Meta Data Is An Overhead


layout: post title: Meta-Data is an overhead —-

‘Portrait of a n00b’ raises the issue of meta—data addiction and puts forth the proposition that way too many programmers are afflicted by this condition. Every time a programmer is forced to annotate their code or “computation”, this increases the cost of maintenance, evolution and change as the meta-data must be kept up to date. Sometimes the meta-data can provide some useful information (i.e. documenting the intention of code) that offsets the cost of the meta-data but this is often not the case.

A small child who is describing what they what they have done will often provide a list of minutiae inter—spiced with “… and then I …”. The sentence structure is often simple and repetitive. Often the child will explicitly explain what they mean when they encounter a subject that they feel is complex. As the language skills develop the person will be able to focus on more salient features and use more sophisticated language. The information density of the speech act increases and many subtle nuances can be combined in one speech act.

This parallels the development of a programmer. The more sophisticated the programmer the more compressed their “speech acts” aka programs will be. They start focusing on more salient features of the program and start using more sophisticated techniques (i.e. higher-order programming). The information density dramatically increases as the programmer develops.

This has an interesting implication for some common approaches used within development process. Often adept programmers are forced to program in such a way that less adept programmers can understand. Worse yet they are forced to program in a consistent style with far less adept programmers. When the skill discrepancy is large this can effectively dilute the effectiveness of the more skilled participant. It is like forcing Shakespeare to tell his stories in baby talk: the story will inevitably loose many of the nuances and expand to massive size [1].
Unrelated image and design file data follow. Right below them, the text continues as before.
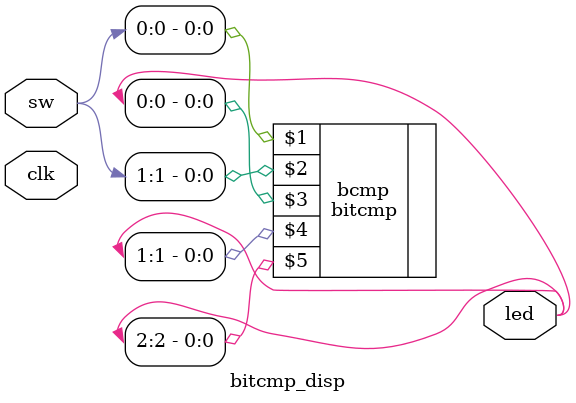
<source format=v>
`timescale 1ns / 1ps


module bitcmp_disp(
clk,sw,led
    );
    input clk;
    input [7:0] sw;
    output [15:0] led;
    bitcmp bcmp(sw[0],sw[1],led[0],led[1],led[2]); // eq, gt, lt
endmodule

</source>
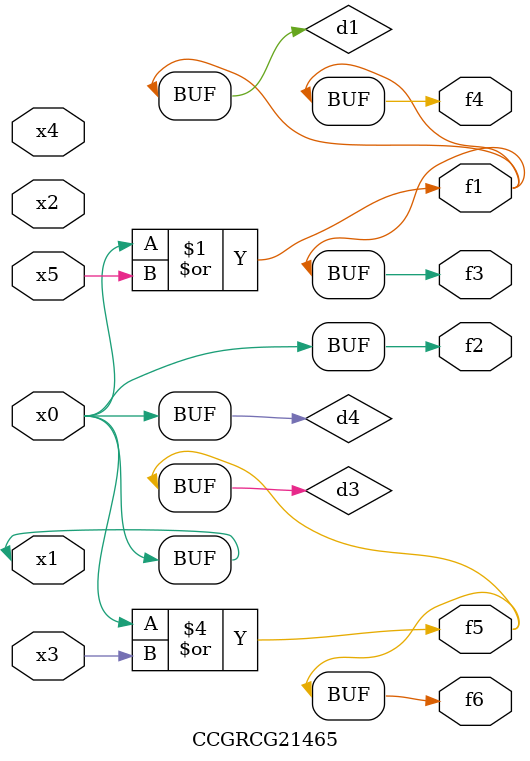
<source format=v>
module CCGRCG21465(
	input x0, x1, x2, x3, x4, x5,
	output f1, f2, f3, f4, f5, f6
);

	wire d1, d2, d3, d4;

	or (d1, x0, x5);
	xnor (d2, x1, x4);
	or (d3, x0, x3);
	buf (d4, x0, x1);
	assign f1 = d1;
	assign f2 = d4;
	assign f3 = d1;
	assign f4 = d1;
	assign f5 = d3;
	assign f6 = d3;
endmodule

</source>
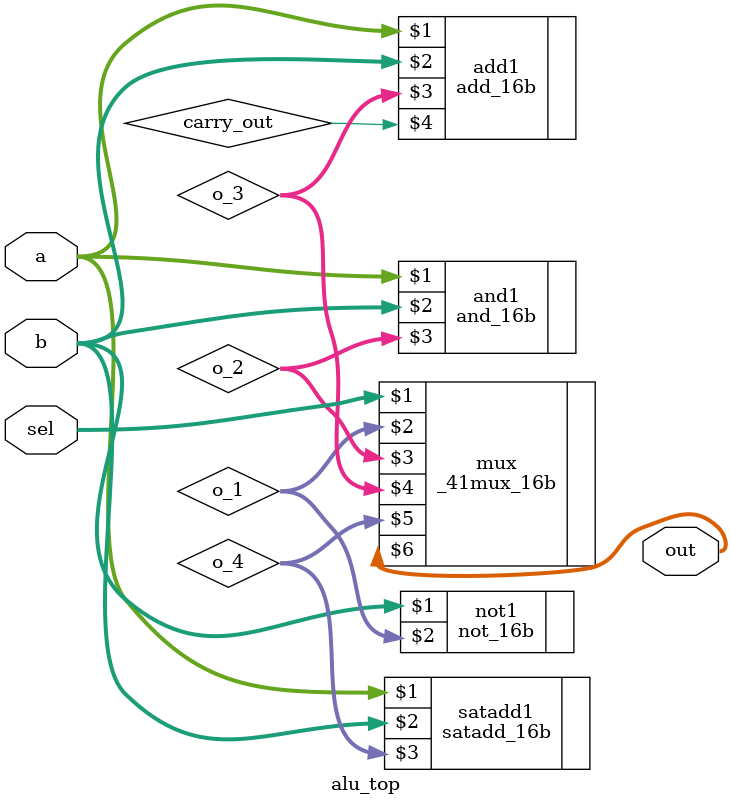
<source format=v>
module alu_top(
	input [15:0] a,b,
	input [1:0] sel,
	output [15:0] out);
	wire [15:0] o_1,o_2,o_3,o_4;
	wire carry_out;
	
	not_16b 	not1(b,o_1);
	and_16b 	and1(a,b,o_2);
	add_16b 	add1(a,b,o_3,carry_out);
	satadd_16b	satadd1(a,b,o_4);
	_41mux_16b	mux(sel,o_1,o_2,o_3,o_4,out);
endmodule
</source>
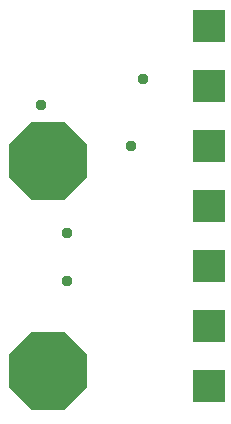
<source format=gbs>
G75*
%MOIN*%
%OFA0B0*%
%FSLAX25Y25*%
%IPPOS*%
%LPD*%
%AMOC8*
5,1,8,0,0,1.08239X$1,22.5*
%
%ADD10R,0.05162X0.05162*%
%ADD11R,0.10800X0.10800*%
%ADD12OC8,0.26200*%
%ADD13OC8,0.05162*%
%ADD14C,0.03778*%
D10*
X0067250Y0008500D03*
X0067250Y0013500D03*
X0072250Y0013500D03*
X0072250Y0008500D03*
X0072250Y0028500D03*
X0072250Y0033500D03*
X0067250Y0033500D03*
X0067250Y0028500D03*
X0067250Y0048500D03*
X0067250Y0053500D03*
X0072250Y0053500D03*
X0072250Y0048500D03*
X0072250Y0068500D03*
X0072250Y0073500D03*
X0067250Y0073500D03*
X0067250Y0068500D03*
X0067250Y0088500D03*
X0067250Y0093500D03*
X0072250Y0093500D03*
X0072250Y0088500D03*
X0072250Y0108500D03*
X0072250Y0113500D03*
X0067250Y0113500D03*
X0067250Y0108500D03*
X0067250Y0128500D03*
X0067250Y0133500D03*
X0072250Y0133500D03*
X0072250Y0128500D03*
D11*
X0069750Y0131000D03*
X0069750Y0111000D03*
X0069750Y0091000D03*
X0069750Y0071000D03*
X0069750Y0051000D03*
X0069750Y0031000D03*
X0069750Y0011000D03*
D12*
X0016000Y0016000D03*
X0016000Y0086000D03*
D13*
X0009125Y0009125D03*
X0006000Y0016000D03*
X0009125Y0022875D03*
X0016000Y0026000D03*
X0022875Y0022875D03*
X0026000Y0016000D03*
X0022875Y0009125D03*
X0016000Y0006000D03*
X0016000Y0076000D03*
X0022875Y0079125D03*
X0026000Y0086000D03*
X0022875Y0092875D03*
X0016000Y0096000D03*
X0009125Y0092875D03*
X0006000Y0086000D03*
X0009125Y0079125D03*
D14*
X0022250Y0062250D03*
X0022250Y0046000D03*
X0043500Y0091000D03*
X0047752Y0113500D03*
X0013500Y0104750D03*
M02*

</source>
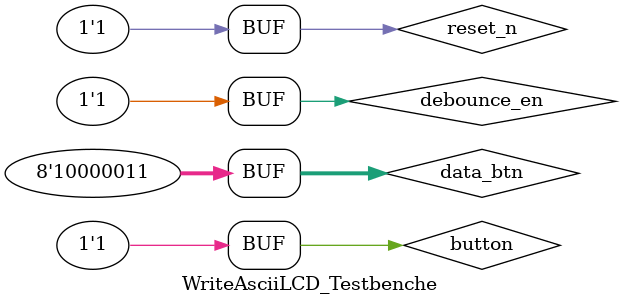
<source format=v>
`timescale 1ns / 1ps


module WriteAsciiLCD_Testbenche;

	// Inputs
	wire clk;
	reg reset_n;
	reg [7:0] data_btn;
	reg button;
	reg debounce_en;

	// Outputs
	wire RW_btn_lcd;
	wire RS_btn_lcd;
	wire E_btn_lcd;
	wire [7:0] data_btn_lcd;

	// Instantiate the Unit Under Test (UUT)
	WriteAsciiLCD uut (
		.clk(clk), 
		.reset_n(reset_n), 
		.data_btn(data_btn), 
		.button(button), 
		.debounce_en(debounce_en), 
		.RW_btn_lcd(RW_btn_lcd), 
		.RS_btn_lcd(RS_btn_lcd), 
		.E_btn_lcd(E_btn_lcd), 
		.data_btn_lcd(data_btn_lcd)
	);


		clock_generator clock_generator1(.clk(clk));
		
	initial begin
		// Initialize Inputs
		reset_n = 0;
		data_btn = 0;
		button = 0;
		debounce_en = 0;

		// Wait 100 ns for global reset to finish
		#100;
       reset_n = 1;
		 
		 debounce_en = 1;
		 #20 button = 1;
		 data_btn = 8'b10000011;
		
		 
		 

		// Add stimulus here

	end
      
endmodule


</source>
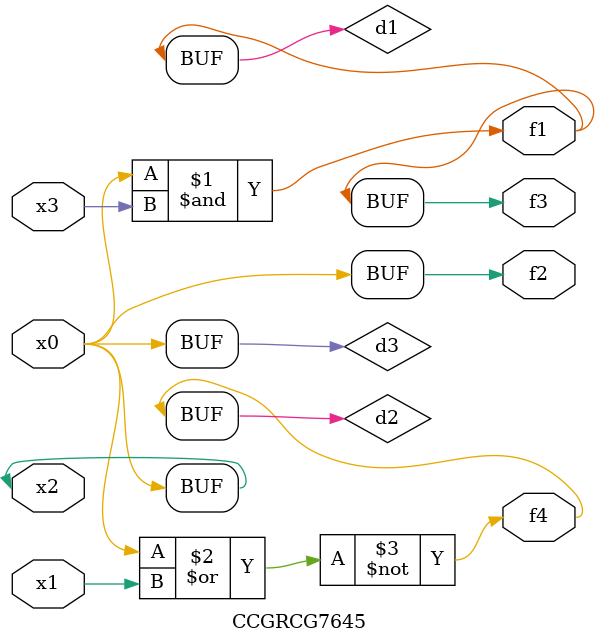
<source format=v>
module CCGRCG7645(
	input x0, x1, x2, x3,
	output f1, f2, f3, f4
);

	wire d1, d2, d3;

	and (d1, x2, x3);
	nor (d2, x0, x1);
	buf (d3, x0, x2);
	assign f1 = d1;
	assign f2 = d3;
	assign f3 = d1;
	assign f4 = d2;
endmodule

</source>
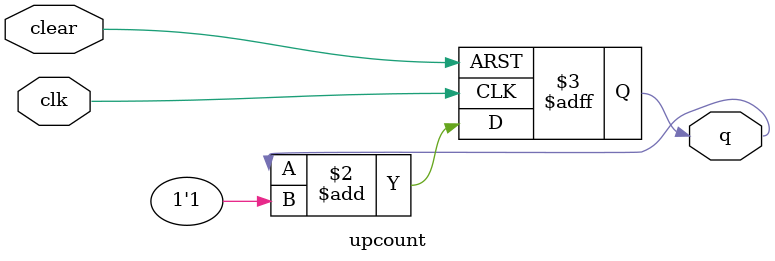
<source format=v>
module upcount(clear, clk, q);
    // 1 clock cycle
    input clear,  clk;
    output reg q;

    always @(posedge clk or posedge clear) begin
        if (clear)
            q <= 1'b0;
        else
            q <= q + 1'b1;
    end
endmodule
</source>
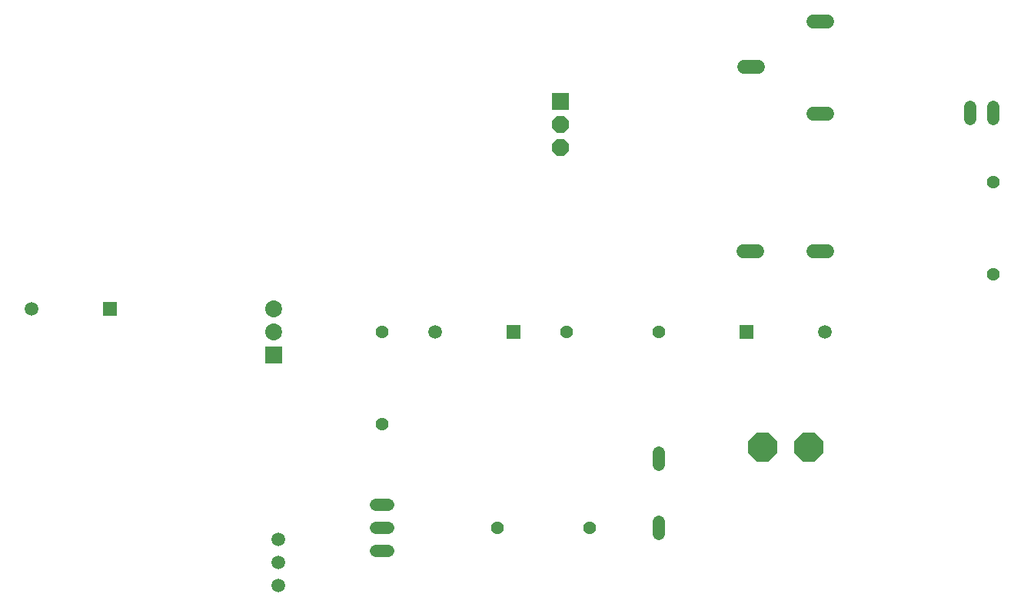
<source format=gbr>
G04 EAGLE Gerber RS-274X export*
G75*
%MOMM*%
%FSLAX34Y34*%
%LPD*%
%INBottom Copper*%
%IPPOS*%
%AMOC8*
5,1,8,0,0,1.08239X$1,22.5*%
G01*
%ADD10R,1.508000X1.508000*%
%ADD11C,1.508000*%
%ADD12C,1.320800*%
%ADD13C,1.524000*%
%ADD14R,1.879600X1.879600*%
%ADD15P,2.034460X8X22.500000*%
%ADD16R,1.860000X1.860000*%
%ADD17C,1.860000*%
%ADD18C,1.430000*%
%ADD19P,3.409096X8X22.500000*%


D10*
X284550Y533400D03*
D11*
X198050Y533400D03*
D10*
X729050Y508000D03*
D11*
X642550Y508000D03*
D10*
X985450Y508000D03*
D11*
X1071950Y508000D03*
D12*
X1231900Y742696D02*
X1231900Y755904D01*
X1257300Y755904D02*
X1257300Y742696D01*
X590804Y317500D02*
X577596Y317500D01*
X577596Y266700D02*
X590804Y266700D01*
X590804Y292100D02*
X577596Y292100D01*
D13*
X1059180Y596900D02*
X1074420Y596900D01*
X997966Y596900D02*
X982726Y596900D01*
X1059180Y748538D02*
X1074420Y748538D01*
X1074420Y850646D02*
X1059180Y850646D01*
X998220Y800100D02*
X982980Y800100D01*
D14*
X781050Y762000D03*
D15*
X781050Y736600D03*
X781050Y711200D03*
D16*
X464800Y482600D03*
D17*
X464800Y508000D03*
X464800Y533400D03*
D18*
X787400Y508000D03*
X889000Y508000D03*
X584200Y406400D03*
X584200Y508000D03*
X711200Y292100D03*
X812800Y292100D03*
X1257300Y673100D03*
X1257300Y571500D03*
D12*
X889000Y374904D02*
X889000Y361696D01*
X889000Y298704D02*
X889000Y285496D01*
D19*
X1003300Y381000D03*
X1054100Y381000D03*
D11*
X469900Y279400D03*
X469900Y254000D03*
X469900Y228600D03*
M02*

</source>
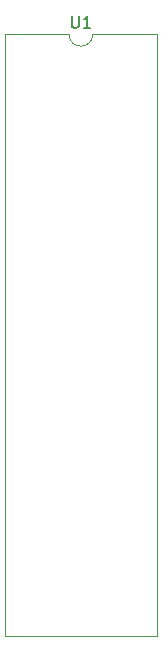
<source format=gbr>
%TF.GenerationSoftware,KiCad,Pcbnew,9.0.4*%
%TF.CreationDate,2026-01-01T00:54:31+01:00*%
%TF.ProjectId,Smart Irrigation System,536d6172-7420-4497-9272-69676174696f,rev?*%
%TF.SameCoordinates,Original*%
%TF.FileFunction,Legend,Top*%
%TF.FilePolarity,Positive*%
%FSLAX46Y46*%
G04 Gerber Fmt 4.6, Leading zero omitted, Abs format (unit mm)*
G04 Created by KiCad (PCBNEW 9.0.4) date 2026-01-01 00:54:31*
%MOMM*%
%LPD*%
G01*
G04 APERTURE LIST*
%ADD10C,0.150000*%
%ADD11C,0.120000*%
G04 APERTURE END LIST*
D10*
X94618095Y-54864819D02*
X94618095Y-55674342D01*
X94618095Y-55674342D02*
X94665714Y-55769580D01*
X94665714Y-55769580D02*
X94713333Y-55817200D01*
X94713333Y-55817200D02*
X94808571Y-55864819D01*
X94808571Y-55864819D02*
X94999047Y-55864819D01*
X94999047Y-55864819D02*
X95094285Y-55817200D01*
X95094285Y-55817200D02*
X95141904Y-55769580D01*
X95141904Y-55769580D02*
X95189523Y-55674342D01*
X95189523Y-55674342D02*
X95189523Y-54864819D01*
X96189523Y-55864819D02*
X95618095Y-55864819D01*
X95903809Y-55864819D02*
X95903809Y-54864819D01*
X95903809Y-54864819D02*
X95808571Y-55007676D01*
X95808571Y-55007676D02*
X95713333Y-55102914D01*
X95713333Y-55102914D02*
X95618095Y-55150533D01*
D11*
%TO.C,U1*%
X88920000Y-56410000D02*
X88920000Y-107330000D01*
X88920000Y-107330000D02*
X101840000Y-107330000D01*
X94380000Y-56410000D02*
X88920000Y-56410000D01*
X101840000Y-56410000D02*
X96380000Y-56410000D01*
X101840000Y-107330000D02*
X101840000Y-56410000D01*
X96380000Y-56410000D02*
G75*
G02*
X94380000Y-56410000I-1000000J0D01*
G01*
%TD*%
M02*

</source>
Comments are one form of meta-data that is common in programming. A “young” developer often writes many comments describing every step of the code. The comments can be in-band comments (i.e. javadoc and other code comments) or out-of-band comments (i.e. UML diagrams and sequence diagrams). As the developer becomes more sophisticated, the comments are often compressed and restricted to more complex aspects (i.e. more salient). The more mature developers seem to take the approach that the code is the document and attempt to restrict the code to high level descriptions or essential complexities that can not be removed.

Of course this not apply to all programmers. As in natural language there is all sorts of reasons for using language. The above description applies to those programmers working in a small team of similarly skilled individuals who have the aim of producing a product with a balance of flexibility and robustness. Programmers who were working in a larger team have to worry about potential miscommunications and thus need to be far more precise in their communication (even if all members of the team are of roughly equal skill).

Comments as meta-data require some maintenance to keep correct. Incorrect documentation is often far worse than no documentation at all as it creates some confusion in the reader. Is the code wrong or the comments wrong? Have I misread the code or the comments and is it thus me that is wrong? The cognitive dissonance can be extremely disruptive to action[2].

Psychology experiments that ask a person to read a color word show that if the word is written in the same color the reaction time is fastest. The next fastest is when the word is written in a neutral color (such as black). The slowest reaction time occurs when the word is written in a non-neutral color that is different from what the word says (i.e. the word “red” written in green ink). With my pop-psychology sun glasses on I would hazard to guess that a similar impact is at work when meta-data does not line up.

So the value of meta-data is often relative to the level of compression of the meta-data (is it about a salient feature or does it “trivially” follow from the code (where trivial is relative to the programmer skill level), the chance that meta-data could be out of date (i.e. is it verified by a compiler or checker of sorts), the cost of maintaining the meta-data and the chance that the code and thus meta-data is likely to change.

The distinction between meta-data and data is often an arbitrary point. If meta-data is verified then is it really meta-data or is it just more data? Are the types within a statically typed language really data or meta-data that the compiler checks?

The claim that static types may in fact be frivolous meta-data that people can do with out raised a number of hackles as is to be expected. The most interesting counter - ‘Concretizing static typing metadata’ made the claim that the static typing that “concretizes” the meta-data was not just for error avoidance but also aimed at actively increasing programmer productivity.

One of the more interesting points made in ‘Portrait of a n00b’ is that the failure of the semantic web is largely due to the fact the people will NOT spend considerable resources adding meta-data to their data. Systems with extreme levels of typing tend to also fail to gain traction outside of academia (where it offers many “research” opportunities in the same sense philosophy does) and defence / aerospace industries (and the adoption of ada may actually not be due to preference or any expectation by the individuals that it will bring better reliability but instead be due to a mandate from on high that were influenced by academic partners).

[1] It should be noted that Shakespeare often wrote for the common person and thus far less sophisticated people could understand and appreciate the work even if they missed the subtle nuances. However programming often has more in common with multiple people writing a story or perhaps multiple people creating a film. Having to talk to some of the people in baby talk is going to slow down the operation.

[2] When the code and comments line up and people expect them to line up then action may be faster but more action is required when the code needs to be altered thus potentially drying up any wins gained from faster action.